We tend to obsess over p-values and test validation scores as a substitute for reasoning. But all research papers should be read as an argument a friend is making to you, "I've done this incredible thing... ", and no single number should replace reasoned inquisition into possible errors.

[0] http://watson.latech.edu/WatsonRebootTest/ch14s2p4.html

[1] http://research.microsoft.com/apps/pubs/?id=157031

rahimiali · on Jan 26, 2016

the tank anecdote is also famously apocryphal. here's a good analysis of the origin of that story: http://www.jefftk.com/p/detecting-tanks

argonaut · on Jan 26, 2016

I'm pretty sure that story is an urban legend. Nobody can find the original source.

conjectures · on Jan 26, 2016

Because you can simulate from the network. If you were right, this couldn't happen:

http://www.cs.toronto.edu/~hinton/adi/index.htm

tachim · on Jan 26, 2016

0.1% accuracy increments correspond to 10 images in the testing set; they should be reporting standard error bars with those numbers.

elcct · on Jan 25, 2016

That article reminded me of this: http://i.imgur.com/XQJ3ACO.jpg

obituary_latte · on Jan 25, 2016

http://i.imgur.com/boZRjbB.png

mindcrime · on Jan 26, 2016

There's actually a little bit more info out there for would-be "Watson builders".

https://www.ibm.com/developerworks/community/blogs/InsideSys...

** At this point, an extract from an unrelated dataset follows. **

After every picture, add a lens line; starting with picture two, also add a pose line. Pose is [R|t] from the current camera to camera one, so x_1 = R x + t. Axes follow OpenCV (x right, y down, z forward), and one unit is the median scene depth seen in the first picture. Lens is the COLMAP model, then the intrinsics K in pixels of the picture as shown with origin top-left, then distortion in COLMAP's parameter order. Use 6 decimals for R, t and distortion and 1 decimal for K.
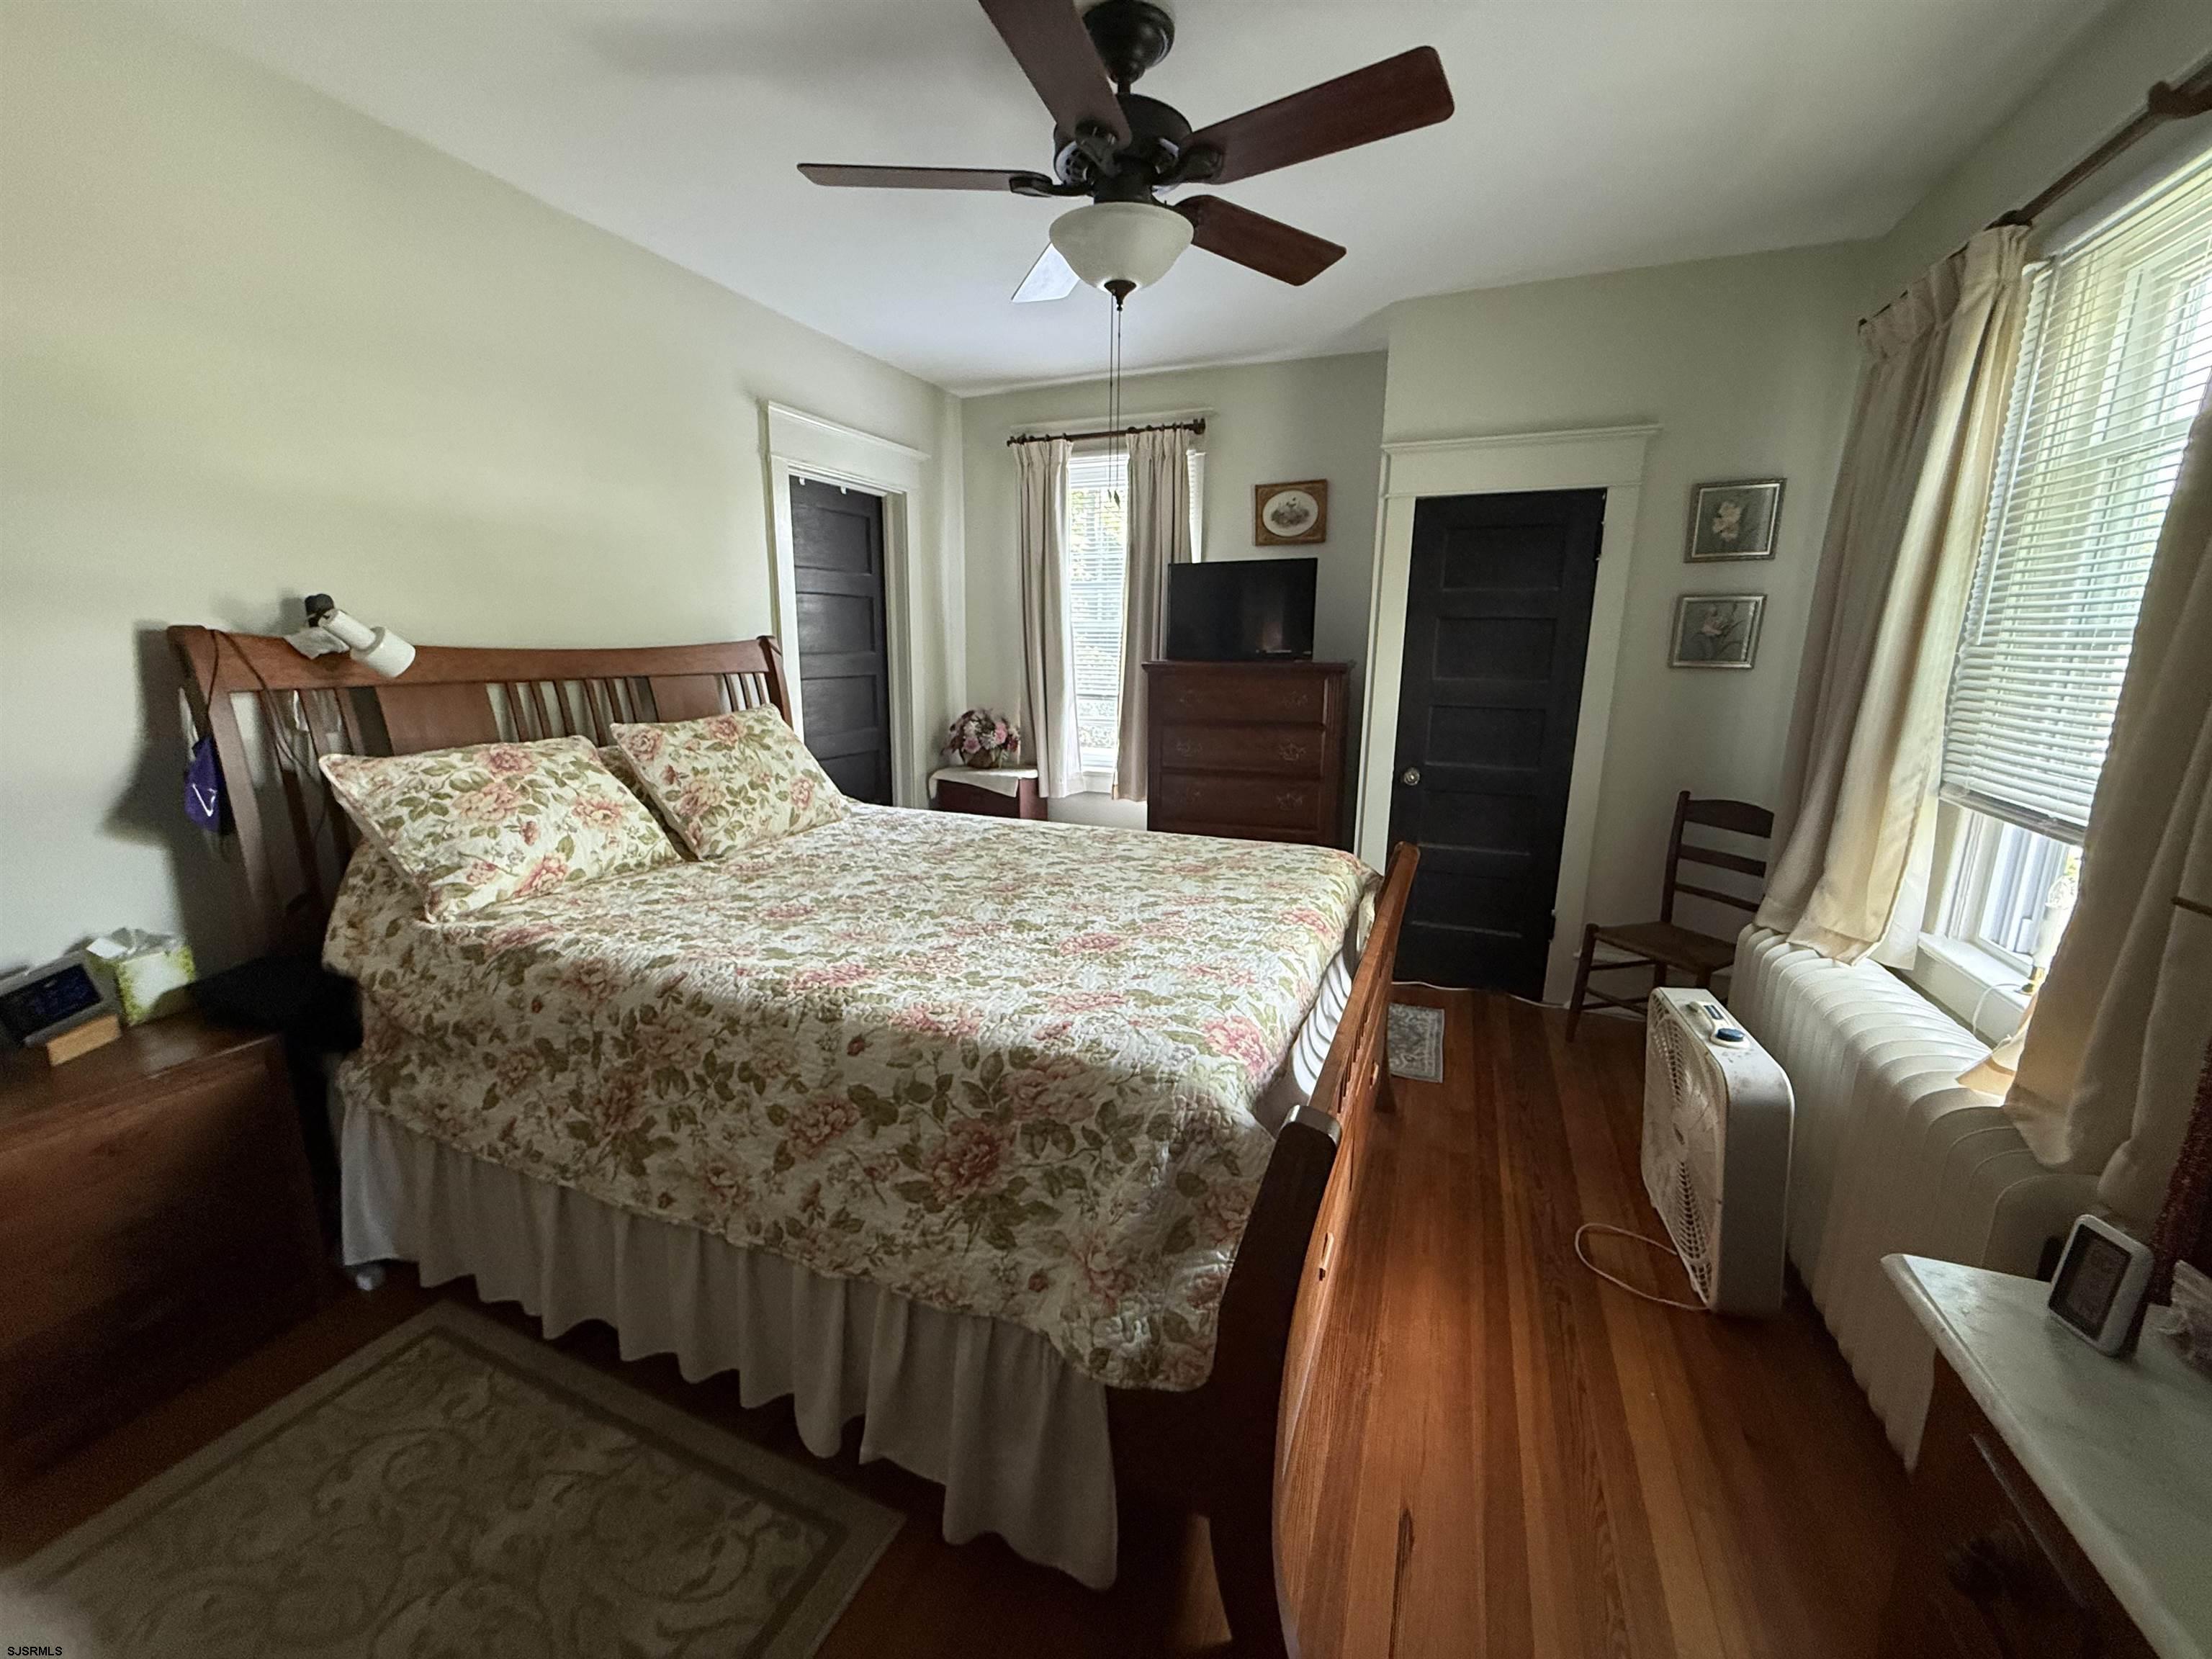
lens RADIAL K [[877.4, 0, 1098.1], [0, 877.4, 827.5], [0, 0, 1]] dist [-0.002214, 0.000251]
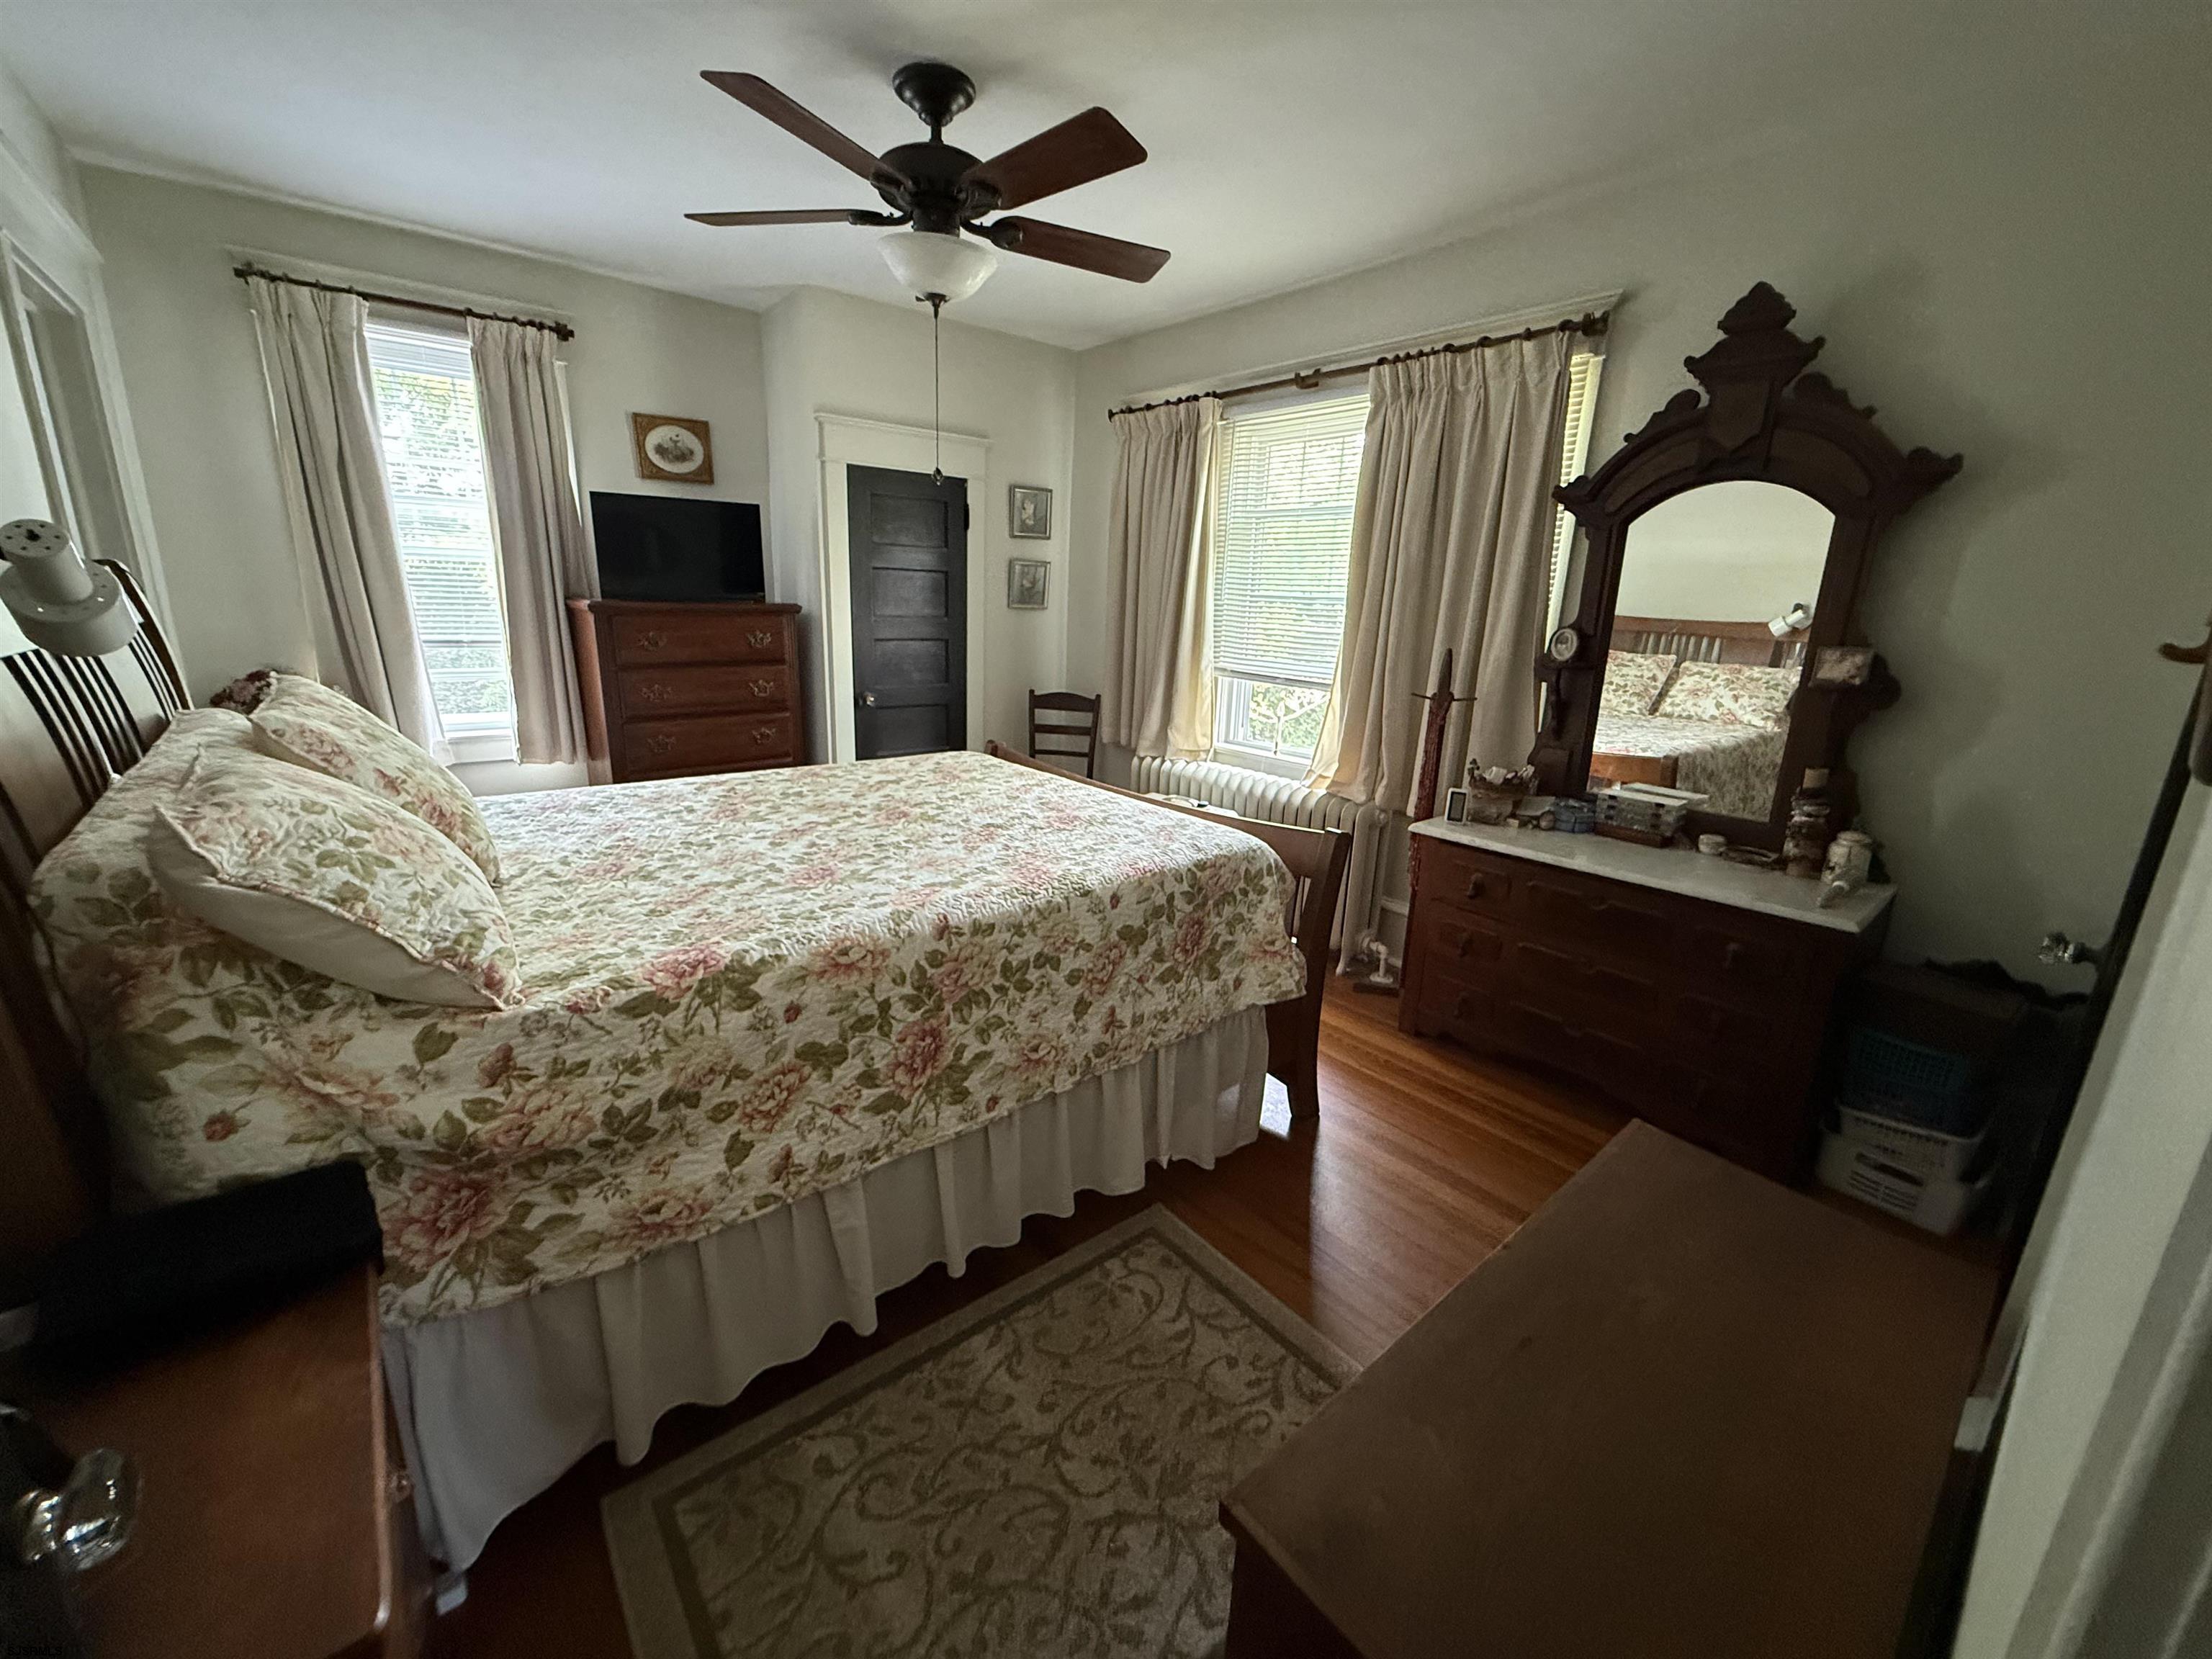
lens RADIAL K [[877.4, 0, 1098.1], [0, 877.4, 827.5], [0, 0, 1]] dist [-0.002214, 0.000251]
pose [[0.473470, -0.218768, 0.853210, -1.107454], [0.150185, 0.974531, 0.166534, -0.075818], [-0.867912, 0.049291, 0.494267, 0.254445]]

http://www.theregister.co.uk/2011/02/21/ibm_watson_qa_system...

http://learning.acm.org/webinar/lally.cfm

http://www.cs.nmsu.edu/ALP/2011/03/natural-language-processi...

Of course, there's still a big gap between "Download some stuff" and "Build Watson", but at least there's a trickle of details on what happens in the "a miracle happens here" step. :-)

obituary_latte · on Jan 26, 2016

Yup - and very grateful for those.

To me, recently, the linked graphic represents pretty well what I'm faced with on a daily basis. People seem to think that because a hammer exists, it's easy to build a house.

rxin · on Jan 25, 2016

The blog post actually provides code to reproduce all the steps and the chart. See

http://go.databricks.com/hubfs/notebooks/TensorFlow/Distribu...

http://go.databricks.com/hubfs/notebooks/TensorFlow/Test_dis...

You might've missed the section "How do I use it?" Maybe we should've made that section more obvious.

jb1991 · on Jan 25, 2016

I am still laughing from that graphic. So simple, but, you know what? So true, too.